Although no one was willing to run for the replacement seats of the two councilwomen, plenty of people stepped up to run for other offices.
- Eagle Town Council has three open seats with seven candidates to choose from.
- Vail Town Council has four open seats and 10 candidates to choose from.
- All of the seats for the Eagle County School District Re-50J are contested, as are the Roaring Fork School District seats and the West Grand School District #1-JT, which has five open seats and nine candidates.
Voters will also decide on several tax increases, most of which are proposed to help with what officials call “affordable housing,” which some define as taxpayer-subsidized housing.
Vail is asking for a 0.5 percent increase to non-food sales taxes to fun housing initiatives, developments and programs. It would raise an estimated $4.3 million in the first year and includes language that sets aside any limits under the Taxpayer Bill of Rights.
Avon is asking for $1.5 million the first year and an unspecified amount every year after with a 2 percent tax on short-term rentals within the town limits. The tax increase would ‘fund community housing,’ according to the ballot language.
Basalt is asking for an extension of an existing tax to borrow $18 million in bonds for construction, repair, and improvement of the Basalt Forward Program, which includes “affordable housing,” street and sidewalk improvements, and “green” projects such as solar development and vehicle charging stations.
Basalt’s ballot question starts off with “Without imposing any new tax.” However, the new debt would be paid for by extending previous tax increases that would expire at some point in the future if this initiative failed. Therefore, taxpayers are actually getting an increase in taxes by continuing bond elections from 2001 and 2013.

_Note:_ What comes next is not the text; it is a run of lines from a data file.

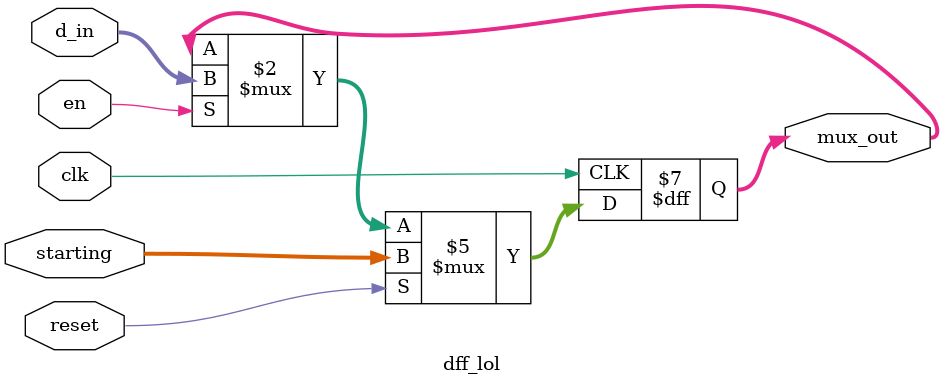
<source format=v>
module dff_lol(
    input clk,
    input en,
    input wire [15:0] d_in,
    input [15:0] starting,
    input reset,

    output reg [15:0] mux_out

);

    always @(posedge clk) begin
        if (reset) begin
            mux_out <= starting;
        end
        else if(en) begin
            mux_out <= d_in;
        end
    end
	 
endmodule
</source>
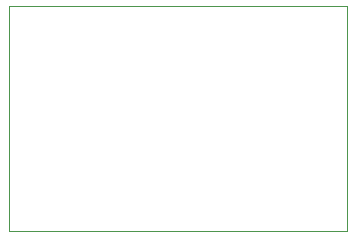
<source format=gm1>
%TF.GenerationSoftware,KiCad,Pcbnew,(5.1.7-0-10_14)*%
%TF.CreationDate,2022-03-25T14:58:00-04:00*%
%TF.ProjectId,TOTP Generator,544f5450-2047-4656-9e65-7261746f722e,rev?*%
%TF.SameCoordinates,Original*%
%TF.FileFunction,Profile,NP*%
%FSLAX46Y46*%
G04 Gerber Fmt 4.6, Leading zero omitted, Abs format (unit mm)*
G04 Created by KiCad (PCBNEW (5.1.7-0-10_14)) date 2022-03-25 14:58:00*
%MOMM*%
%LPD*%
G01*
G04 APERTURE LIST*
%TA.AperFunction,Profile*%
%ADD10C,0.100000*%
%TD*%
G04 APERTURE END LIST*
D10*
X91000000Y-81050000D02*
X91000000Y-62000000D01*
X119600000Y-81050000D02*
X91000000Y-81050000D01*
X119600000Y-62000000D02*
X119600000Y-81050000D01*
X91000000Y-62000000D02*
X119600000Y-62000000D01*
M02*

</source>
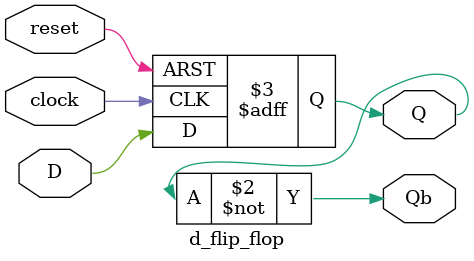
<source format=sv>
`timescale 1ns / 1ps



module d_flip_flop(Q, Qb, D, clock, reset);

output reg Q;
output Qb;
input D, clock, reset;

always @(posedge clock or posedge reset) begin
    if (reset)
        Q <= 1'b0;
    else
        Q <= D;
end

assign Qb = ~Q;

endmodule



</source>
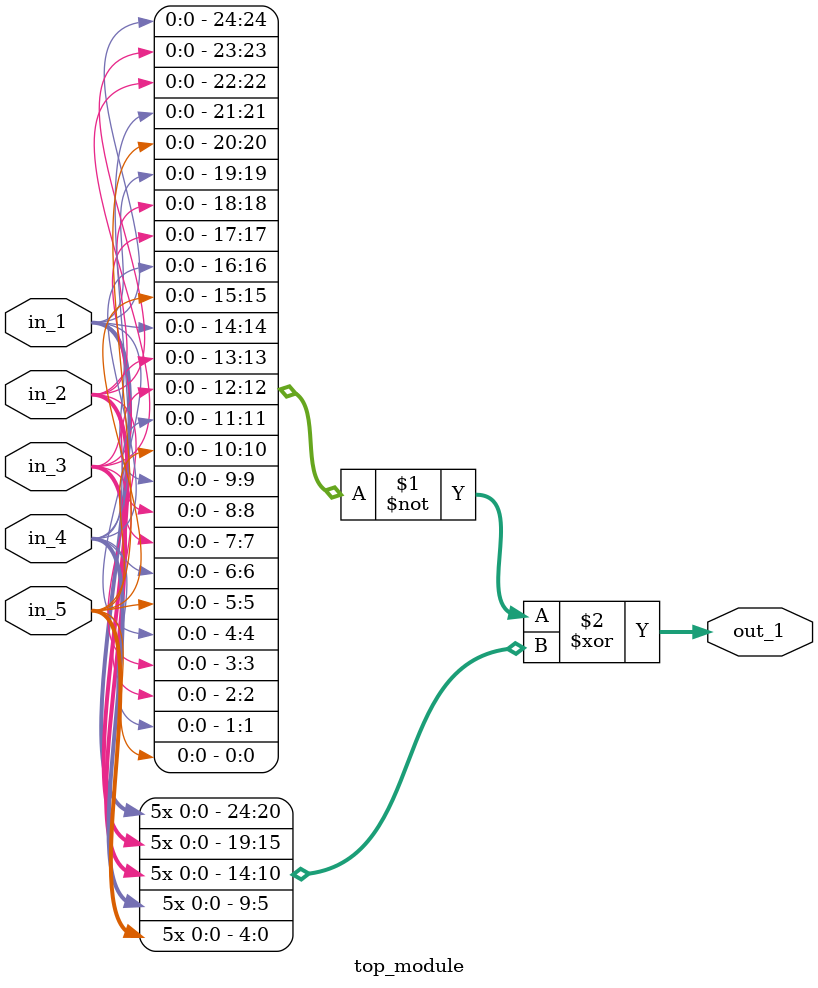
<source format=v>

module top_module(in_1, in_2, in_3, in_4, in_5, out_1);

	input in_1, in_2, in_3, in_4, in_5;
	output [24:0] out_1;

	assign out_1 = ~{5{in_1, in_2, in_3, in_4, in_5}} ^ {{5{in_1}}, {5{in_2}}, {5{in_3}}, {5{in_4}}, {5{in_5}}};

endmodule

</source>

The West Grand School District #1-JT Ballot Issue 5A would increase property taxes by a minimum of $550,000 per year through a new mill levy override to be used on school security improvements, maintenance, technology, recruiting new teachers, training and retention of new teachers, among other things. It also asks voters to set aside any revenue or expenditure limits under the Taxpayer’s Bill of Rights, or TABOR, meaning the district could keep all money collected in perpetuity without ever having to go back to voters for approval to retain excess revenue.
The Roaring Fork School District is asking for a mill levy override that would generate a maximum of $7.7 million in the first year and an amount adjusted for inflation each year after for increasing teacher salaries and student, teacher and staff retention and recruitment.
The Mountain Recreation Metropolitan District is asking to increase taxes by nearly $4 million per year through a mill levy override for renovating and expanding recreation facilities in Edwards, Eagle and Gypsum, among other recreational improvements. It also asks voters to set aside any revenue or expenditure limits under TABOR.
Finally, the Downtown Development Authority for the Town of Eagle is asking for $27 million to finance development and redevelopment projects undertaken by the authority. It also asks voters to set aside revenue limits under TABOR.
At the county-level, voters will also decide whether to allow Eagle County Commissioners to hold office for three consecutive terms instead of the current two.